▸ **EXTRACTED RECORDS**
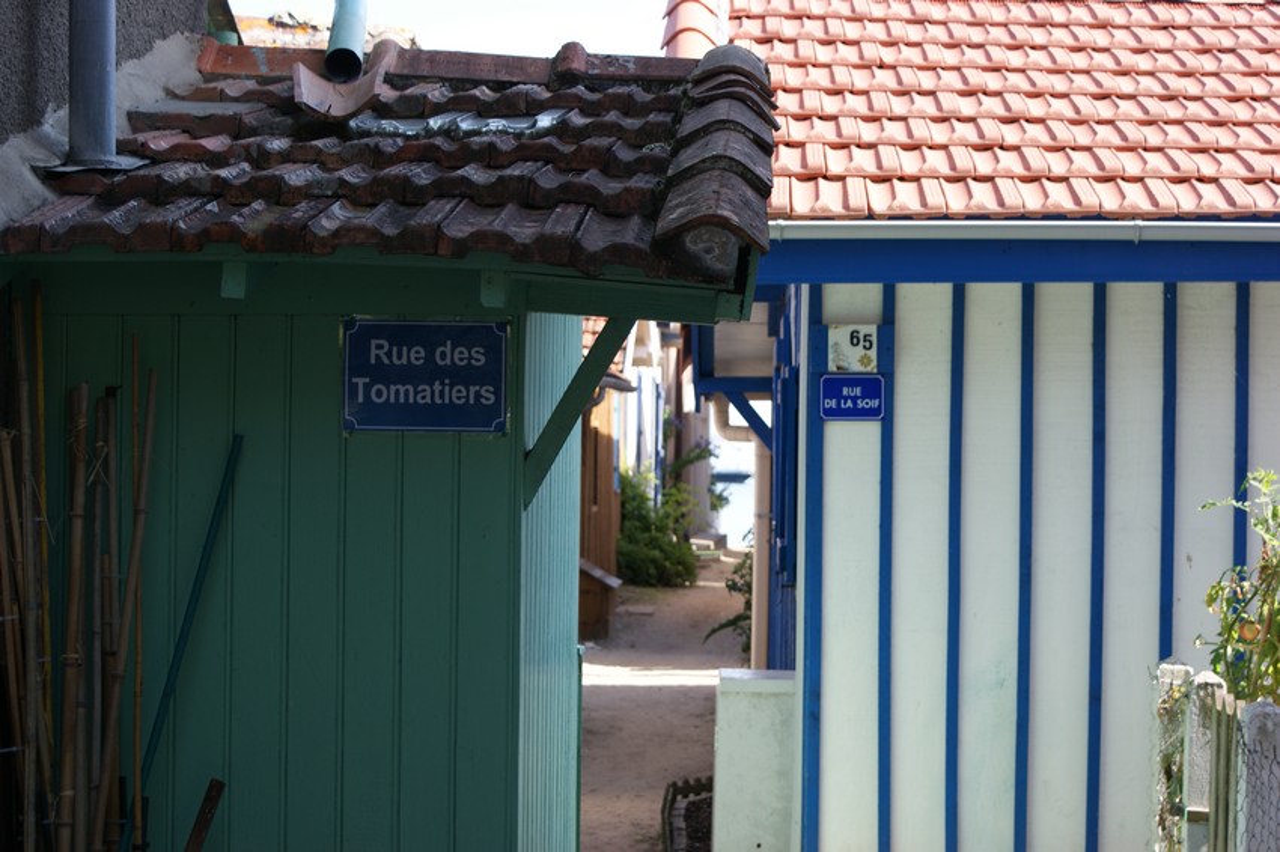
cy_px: 426
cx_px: 640
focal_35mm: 75
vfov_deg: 18.2
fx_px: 2665
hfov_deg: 27.0
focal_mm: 50
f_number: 6.3
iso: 100
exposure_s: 1/100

▸ **EXERCISE DIRECTIONS**
All the lines above are to be reproduced exactly, except the pictures.

▸ **REPLY**
cy_px: 426
cx_px: 640
focal_35mm: 75
vfov_deg: 18.2
fx_px: 2665
hfov_deg: 27.0
focal_mm: 50
f_number: 6.3
iso: 100
exposure_s: 1/100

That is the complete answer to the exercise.